**Extracted material**
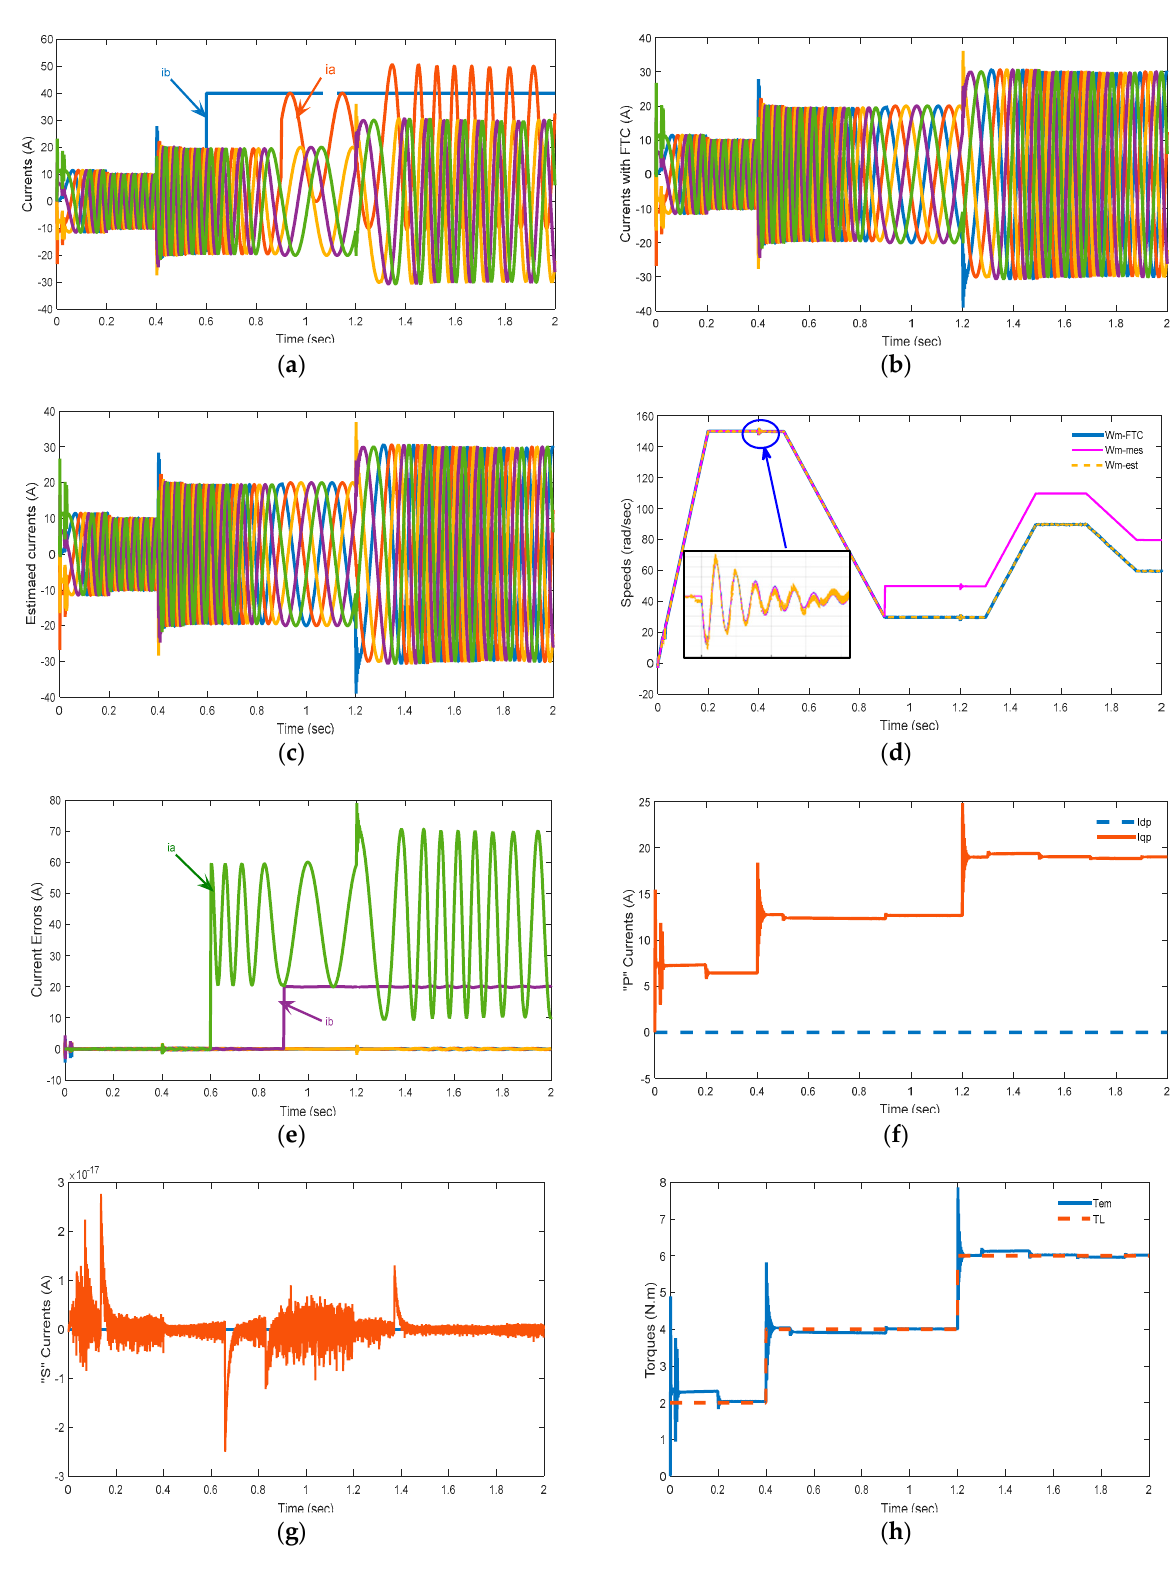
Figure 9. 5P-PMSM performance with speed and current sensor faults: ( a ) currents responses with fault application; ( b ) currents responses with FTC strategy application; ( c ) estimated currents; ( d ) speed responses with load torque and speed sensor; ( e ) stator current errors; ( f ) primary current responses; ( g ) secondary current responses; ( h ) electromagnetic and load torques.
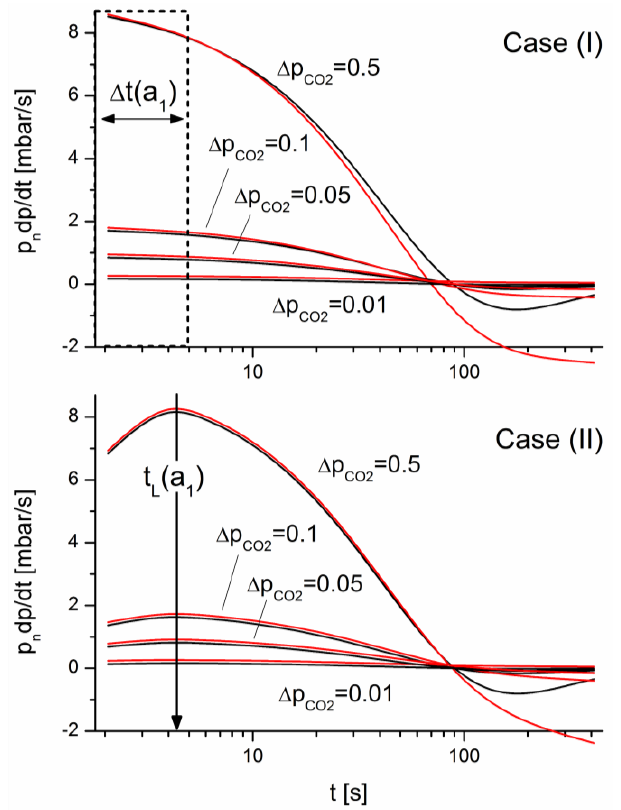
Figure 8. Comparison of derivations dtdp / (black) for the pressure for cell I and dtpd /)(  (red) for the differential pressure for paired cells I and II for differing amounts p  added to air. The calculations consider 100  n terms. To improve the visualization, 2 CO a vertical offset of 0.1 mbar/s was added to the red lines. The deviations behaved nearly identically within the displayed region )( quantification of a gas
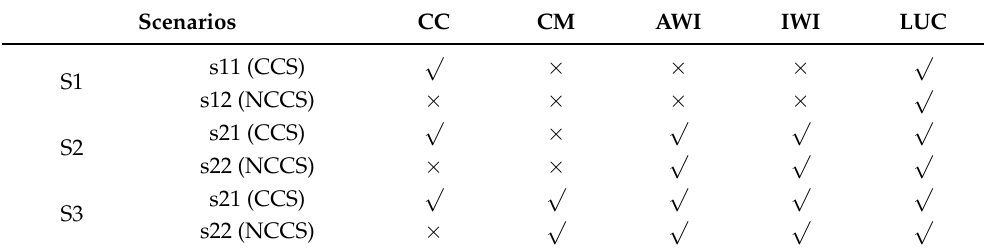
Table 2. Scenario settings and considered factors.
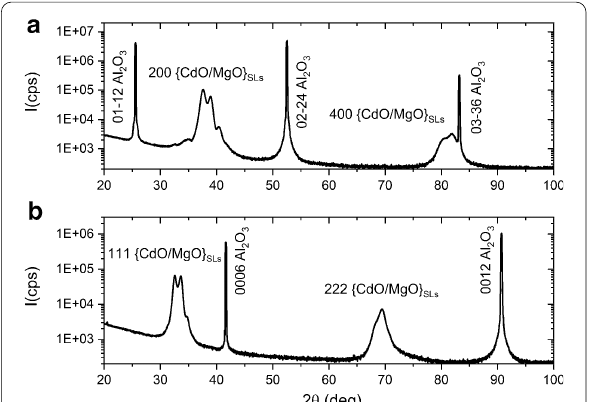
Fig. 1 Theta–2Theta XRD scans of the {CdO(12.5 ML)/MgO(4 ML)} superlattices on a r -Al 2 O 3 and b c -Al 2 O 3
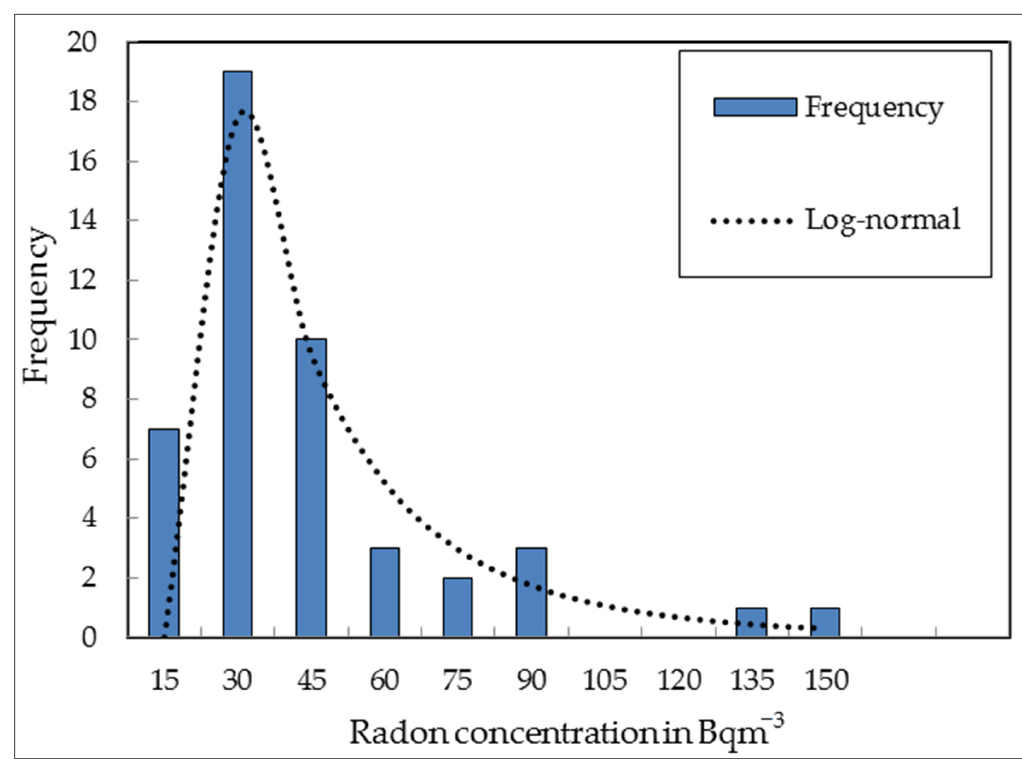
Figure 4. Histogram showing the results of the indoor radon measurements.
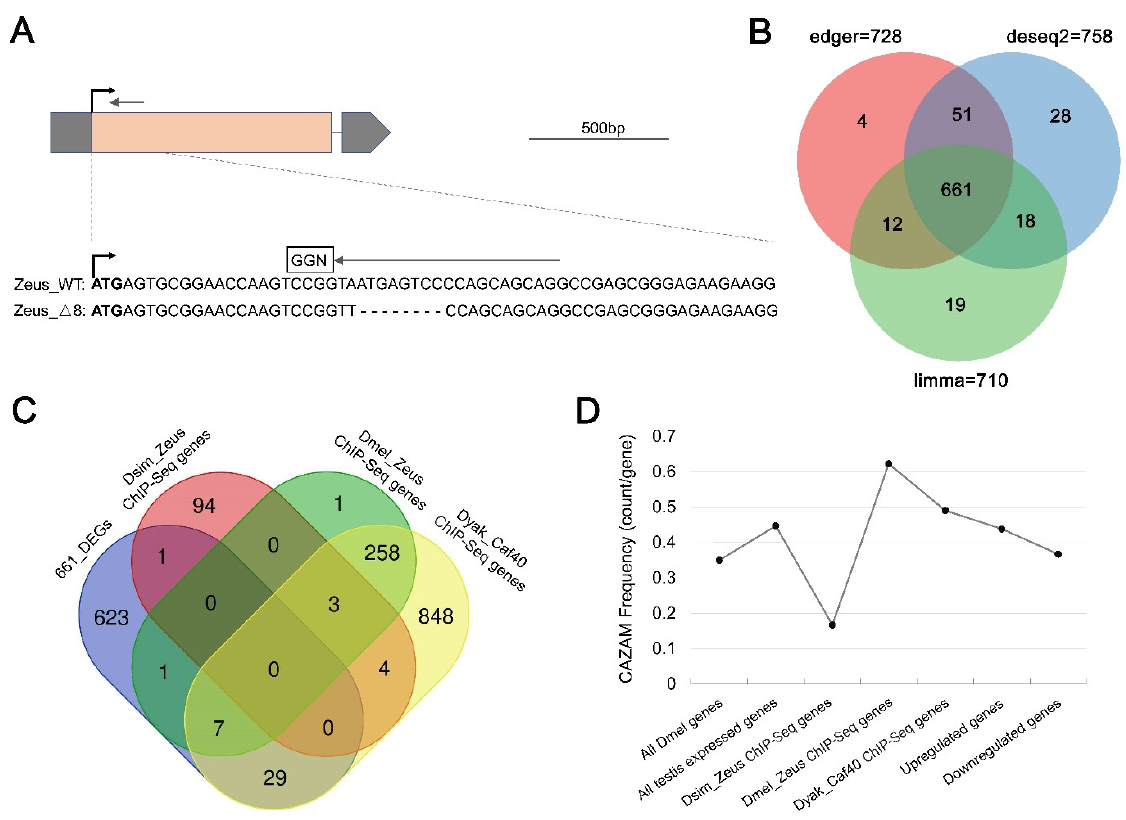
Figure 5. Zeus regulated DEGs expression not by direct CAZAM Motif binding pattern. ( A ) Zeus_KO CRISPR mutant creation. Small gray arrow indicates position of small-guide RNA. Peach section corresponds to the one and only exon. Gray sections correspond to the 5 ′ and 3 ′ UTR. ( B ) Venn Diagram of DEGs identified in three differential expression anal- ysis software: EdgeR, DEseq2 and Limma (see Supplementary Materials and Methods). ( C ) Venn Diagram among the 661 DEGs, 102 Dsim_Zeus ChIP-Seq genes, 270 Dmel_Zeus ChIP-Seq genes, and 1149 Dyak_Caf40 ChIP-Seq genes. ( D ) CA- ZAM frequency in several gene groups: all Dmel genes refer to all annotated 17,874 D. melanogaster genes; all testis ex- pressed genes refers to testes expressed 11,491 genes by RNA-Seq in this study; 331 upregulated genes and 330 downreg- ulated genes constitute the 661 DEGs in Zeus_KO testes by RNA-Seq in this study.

**Try it**
An exact copy of the entries above is required, with the pictures left out.

**Your response**
Figure 9. 5P-PMSM performance with speed and current sensor faults: ( a ) currents responses with fault application; ( b ) currents responses with FTC strategy application; ( c ) estimated currents; ( d ) speed responses with load torque and speed sensor; ( e ) stator current errors; ( f ) primary current responses; ( g ) secondary current responses; ( h ) electromagnetic and load torques.
Figure 8. Comparison of derivations dtdp / (black) for the pressure for cell I and dtpd /)(  (red) for the differential pressure for paired cells I and II for differing amounts p  added to air. The calculations consider 100  n terms. To improve the visualization, 2 CO a vertical offset of 0.1 mbar/s was added to the red lines. The deviations behaved nearly identically within the displayed region )( quantification of a gas
Table 2. Scenario settings and considered factors.
Fig. 1 Theta–2Theta XRD scans of the {CdO(12.5 ML)/MgO(4 ML)} superlattices on a r -Al 2 O 3 and b c -Al 2 O 3
Figure 4. Histogram showing the results of the indoor radon measurements.
Figure 5. Zeus regulated DEGs expression not by direct CAZAM Motif binding pattern. ( A ) Zeus_KO CRISPR mutant creation. Small gray arrow indicates position of small-guide RNA. Peach section corresponds to the one and only exon. Gray sections correspond to the 5 ′ and 3 ′ UTR. ( B ) Venn Diagram of DEGs identified in three differential expression anal- ysis software: EdgeR, DEseq2 and Limma (see Supplementary Materials and Methods). ( C ) Venn Diagram among the 661 DEGs, 102 Dsim_Zeus ChIP-Seq genes, 270 Dmel_Zeus ChIP-Seq genes, and 1149 Dyak_Caf40 ChIP-Seq genes. ( D ) CA- ZAM frequency in several gene groups: all Dmel genes refer to all annotated 17,874 D. melanogaster genes; all testis ex- pressed genes refers to testes expressed 11,491 genes by RNA-Seq in this study; 331 upregulated genes and 330 downreg- ulated genes constitute the 661 DEGs in Zeus_KO testes by RNA-Seq in this study.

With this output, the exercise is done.